Used by banks, health services, education, travel and government, the AI-driven exchanges offer an instant, on-brand, quick fix for several simple problems 24/7. 

Two out of every three digital customer interactions involve a bot now.

But it’s a fine line between customer satisfaction and instant gratification and letting a robot rub your customers up the wrong way and losing their business altogether. 

So says a new study that aims to pinpoint early warning signs before a chatbot interactions turn into a negative experience.

“For firms, chatbots promise improvements in customer service while enabling big cost savings,” said Dr Ana Canhoto at Brunel Business School.

But when something goes wrong in a chatbot chat, customers tend to blame the company, rather than themselves or their lack of experience, her research finds.

“The negatives experiences identified in our study mean firms end up with unhappy customers, may lose customers or face a PR crisis which makes it hard to attract new ones,” said Dr Canhoto.

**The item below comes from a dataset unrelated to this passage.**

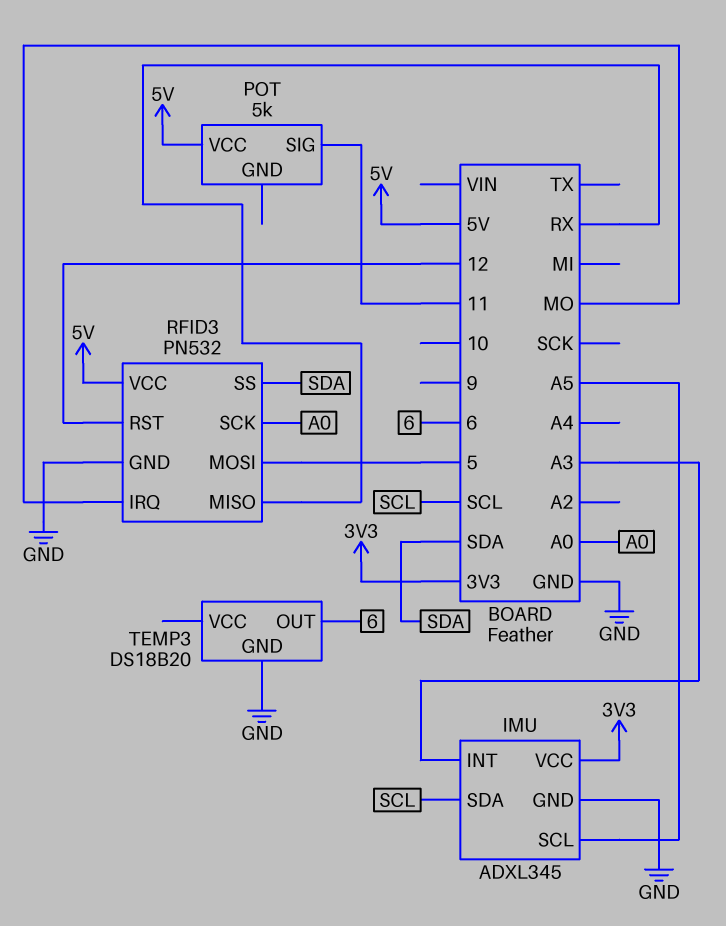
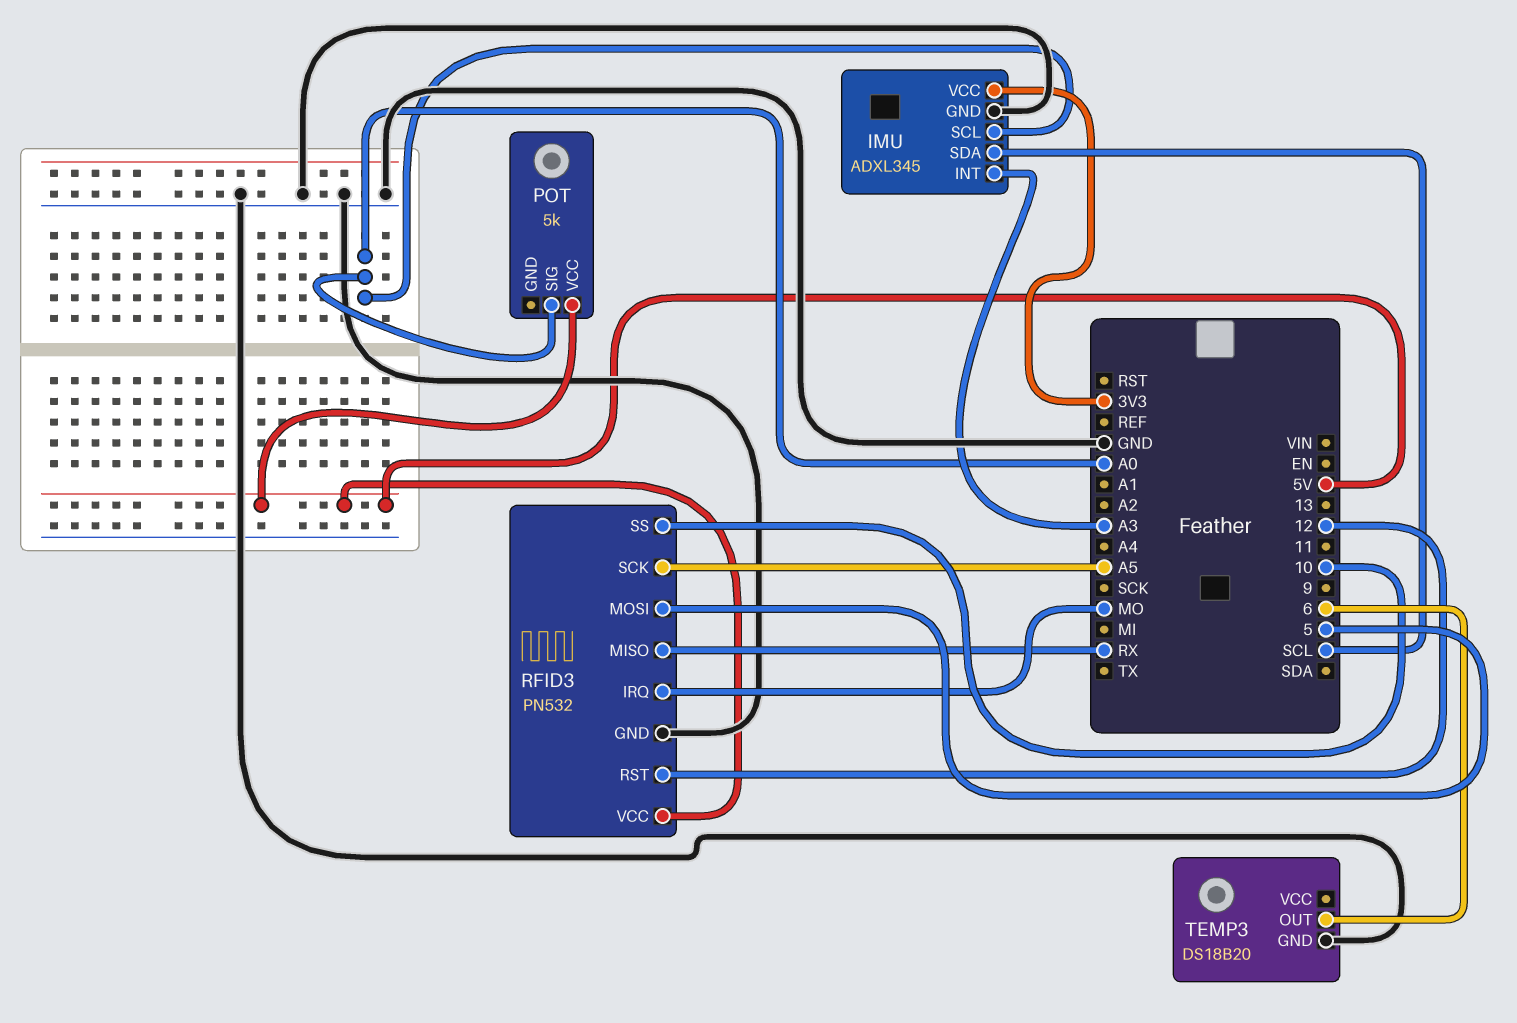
IMU pin SCL: A5 -> A0
POT pin SIG: 11 -> A0
RFID3 pin SCK: A0 -> A5
RFID3 pin SS: SDA -> 10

Published in The Services Industry Journal, the study shows key chatbot turn-offs are:

  • Authenticity – With many given human names to personalise the experience, customers often customers don’t know if they are messaging a real person or not. People who can’t work it out feel duped, fooled
  • Misunderstandings  – The chatbot asks too many questions, or gives the same answer to different questions
  • Lack of empathy – However clever the technology, when chatbots can’t adapt to their emotional state and register anger, stress or frustration, customers get upset
  • They don’t work – Customers think chatbots can’t solve more complex queries, because their scope is generally pretty narrow
  • They can’t connect – If they decide the chatbot can’t fix their problem, people get annoyed and ask to talk to a human. If they can’t, they end the chat, cut ties with the company or vent their anger on social media, discouraging future customers

Knowing these chatbot fails will help businesses fine-tune both their bots and customer expectations of them to avoid negative experiences, says Dr Canhoto.

“When customer interactions with AI chatbots are negative, it can have serious negative ramifications on service providers, as customers can opt for more costly customer support channels, such as a phone channel.

“In such cases, investment in AI technology intended to result in cost savings might backfire and result in a heavier load on other support channels. Or customers may terminate the service, switch to a competitor, or complain on social media.”